とどのつまりは、そういうことだったのだ。
この自分。キャプテン・ルーガは。
そのガレリイ長官の思惑通りに動いた自分は…何よりも正しく、そして何よりも誤っていたのだ。
恐竜帝国の戦士として。
誇り高き龍騎士(ドラゴン・ナイト)として。
「ハ虫人」として。
…そして、エルレーンの「トモダチ」として…!
「…〜〜ッッ!!」
があん、という強烈な音。
床に力任せに叩きつけられた訓練用の木刀が、しなうことすらできずはじけ飛ぶ。
木刀の刃先が折れちぎれ、少し離れた床に、からん、と落ちる…
高ぶった感情に乱れる息を必死で落ち着けようとする。
だが、容易にそれはおさまってはくれない。
脳裏に浮かぶ、あの少女の絶望の表情が…耳の奥で反響するあの絶叫が、キャプテン・ルーガを追い詰める。
ぐっ、と唇をかみしめ、首を軽く振ってそれを振り払おうとする。
それでも、後から後からその幻影が湧き出てくる…
『ねえ、ルーガは…何のために、闘うの…?』
『ルーガ…私、ルーガのために闘う…ルーガが喜んでくれるなら…』
その昔聞いた、エルレーンの言葉が胸に迫る。
問い掛けてくる。
揺さぶってくる…!
唐突に、彼女は訓練場の隅まで駆け出した。
そこにかけられている訓練用の武具から、もう一つ大ぶりの木刀を手に取る。
そして、訓練場の中央へ戻った彼女…
キャプテン・ルーガは、再び剣をふるいはじめた。
薙ぐ。
斬る。
突く。
空をひらめく彼女の剣舞。
だが、その剣は何も斬ってはくれなかった。
今の彼女、キャプテン・ルーガに絡みつく蔦…
「仲間」を守る龍騎士(ドラゴン・ナイト)としての義務、「ハ虫人」としての自分自身、それらと真っ向から対立する…

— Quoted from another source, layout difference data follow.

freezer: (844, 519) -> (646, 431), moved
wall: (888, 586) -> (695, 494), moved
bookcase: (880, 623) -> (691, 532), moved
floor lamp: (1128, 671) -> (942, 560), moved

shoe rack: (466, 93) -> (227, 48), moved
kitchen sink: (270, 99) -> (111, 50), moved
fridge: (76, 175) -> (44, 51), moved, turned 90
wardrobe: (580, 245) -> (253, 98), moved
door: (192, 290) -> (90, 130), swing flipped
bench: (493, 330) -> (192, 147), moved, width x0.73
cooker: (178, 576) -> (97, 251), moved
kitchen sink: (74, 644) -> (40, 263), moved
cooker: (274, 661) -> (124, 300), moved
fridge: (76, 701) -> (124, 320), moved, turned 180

今や、「敵」となったかつての「トモダチ」、「人間」…エルレーン。
見えない蔦は彼女の手足を絡めとり、こころを縛る。
彼女のこころを、ふたつに引き裂こうとする。
まるで、その蔦から必死に逃れようとするかのように、キャプテン・ルーガは剣をふるいつづけた。
誰もいない、たった一人の訓練場。
舞うように剣をふるうキャプテン・ルーガの顔には、時折どうしようもなくつらそうな表情が垣間見える。
彼女の美しい剣舞は、だから…どこまでも、哀しく見えた。